Yes, the pd.pivot_table() function in Pandas can be useful for generating a table of correlation coefficients between categorical variables. However, since correlation coefficients like Pearson, Kendall, or Spearman are not applicable to categorical variables, you cannot directly compute them using DataFrame.corr() or pd.pivot_table().
To compute the correlation between categorical variables, you can use the chi-square test of independence. Here's an approach you can follow:
Create a contingency table using pd.crosstab() to count the occurrences of each combination of categorical variables.
contingency_table = pd.crosstab(df['cat1'], df['cat2'])
Apply the chi-square test of independence using scipy.stats.chi2_contingency() to obtain the chi-square statistic, p-value, and other relevant information.
from scipy.stats import chi2_contingency
chi2, p_value, _, _ = chi2_contingency(contingency_table)
You can convert the chi-square statistic into a measure of association like Cramer's V for a better understanding of the strength of the relationship between the variables.
n = contingency_table.sum().sum()
phi_c = np.sqrt(chi2 / (n * min(contingency_table.shape) - 1))
Create a new DataFrame to store the correlation coefficients.
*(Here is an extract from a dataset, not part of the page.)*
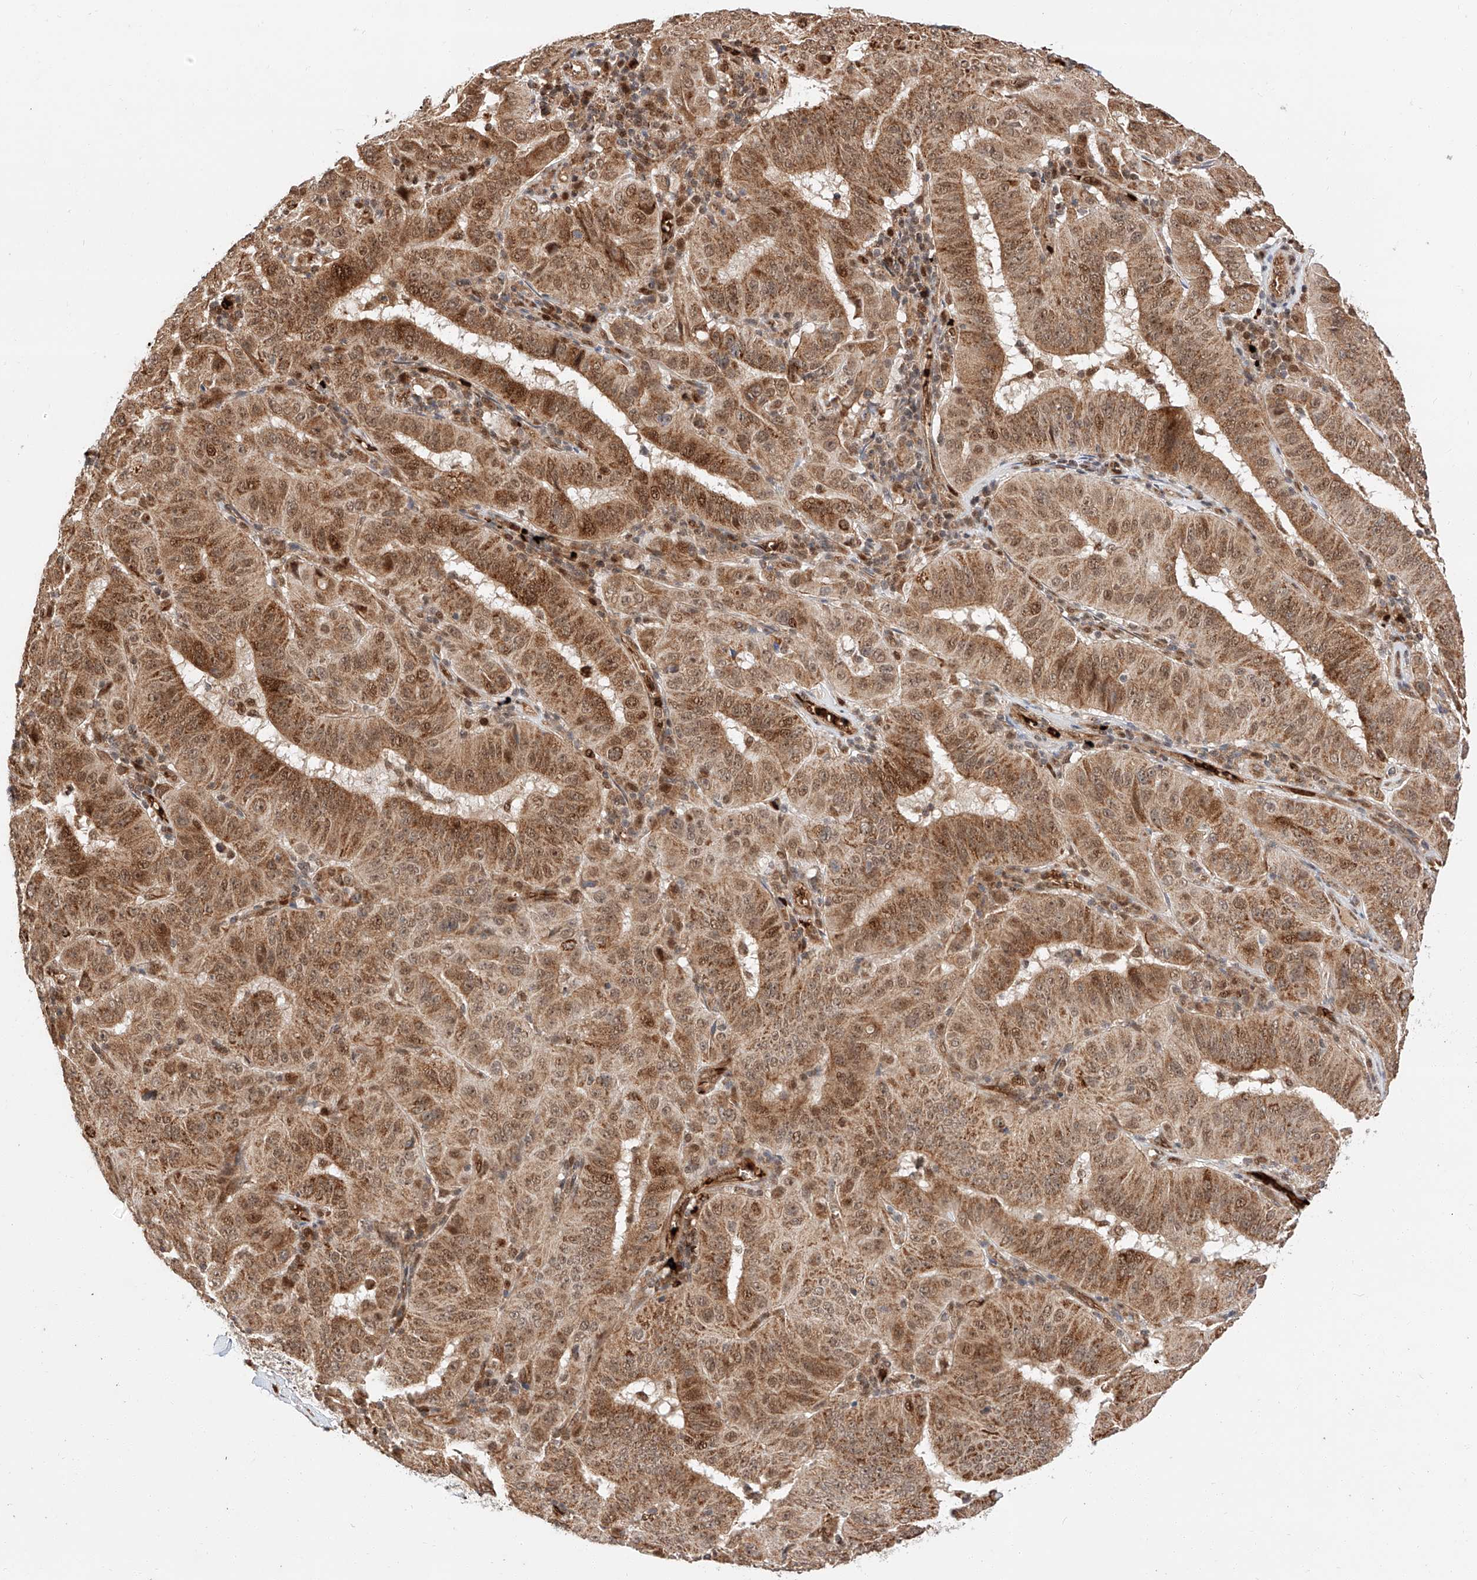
{"staining": {"intensity": "moderate", "quantity": ">75%", "location": "cytoplasmic/membranous,nuclear"}, "tissue": "pancreatic cancer", "cell_type": "Tumor cells", "image_type": "cancer", "snomed": [{"axis": "morphology", "description": "Adenocarcinoma, NOS"}, {"axis": "topography", "description": "Pancreas"}], "caption": "Immunohistochemistry (IHC) of human adenocarcinoma (pancreatic) shows medium levels of moderate cytoplasmic/membranous and nuclear positivity in about >75% of tumor cells.", "gene": "THTPA", "patient": {"sex": "male", "age": 63}}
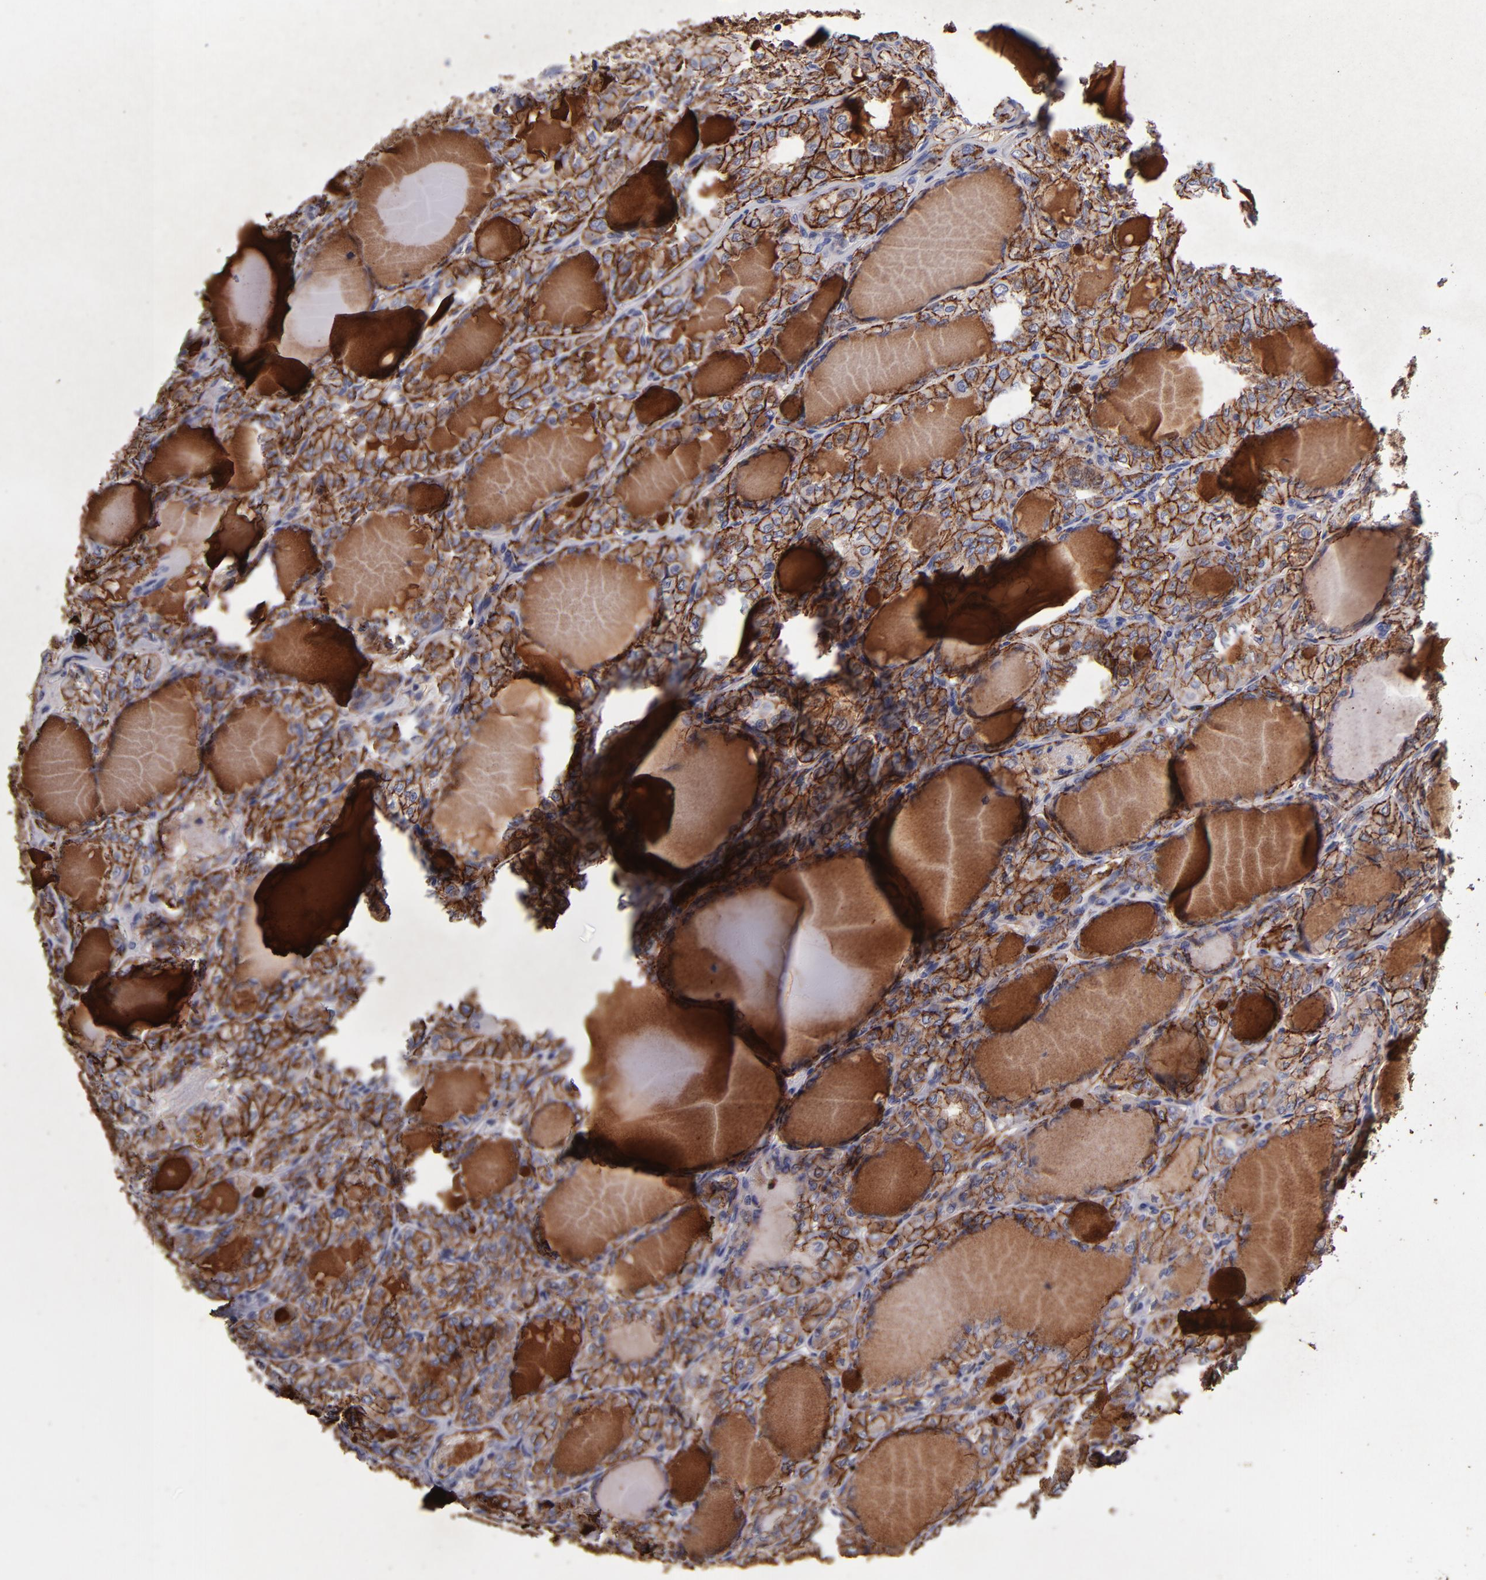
{"staining": {"intensity": "strong", "quantity": ">75%", "location": "cytoplasmic/membranous"}, "tissue": "thyroid cancer", "cell_type": "Tumor cells", "image_type": "cancer", "snomed": [{"axis": "morphology", "description": "Papillary adenocarcinoma, NOS"}, {"axis": "topography", "description": "Thyroid gland"}], "caption": "Immunohistochemistry staining of thyroid cancer (papillary adenocarcinoma), which exhibits high levels of strong cytoplasmic/membranous expression in about >75% of tumor cells indicating strong cytoplasmic/membranous protein expression. The staining was performed using DAB (3,3'-diaminobenzidine) (brown) for protein detection and nuclei were counterstained in hematoxylin (blue).", "gene": "CLDN5", "patient": {"sex": "male", "age": 20}}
correlation_df = pd.DataFrame(data=np.zeros_like(contingency_table.values), columns=contingency_table.columns, index=contingency_table.index)
Fill the DataFrame with the correlation coefficients.
correlation_df.iloc[:, :] = phi_c
The resulting correlation_df DataFrame will contain the correlation coefficients between the categorical variables based on the chi-square test of independence.
Note: This method assumes that each categorical variable has more than two distinct categories. If a categorical variable has only two categories, you might consider using other measures like point biserial correlation or the tetrachoric correlation coefficient.
I hope this helps you visualize the correlation between your categorical variables using a chi-square-based approach!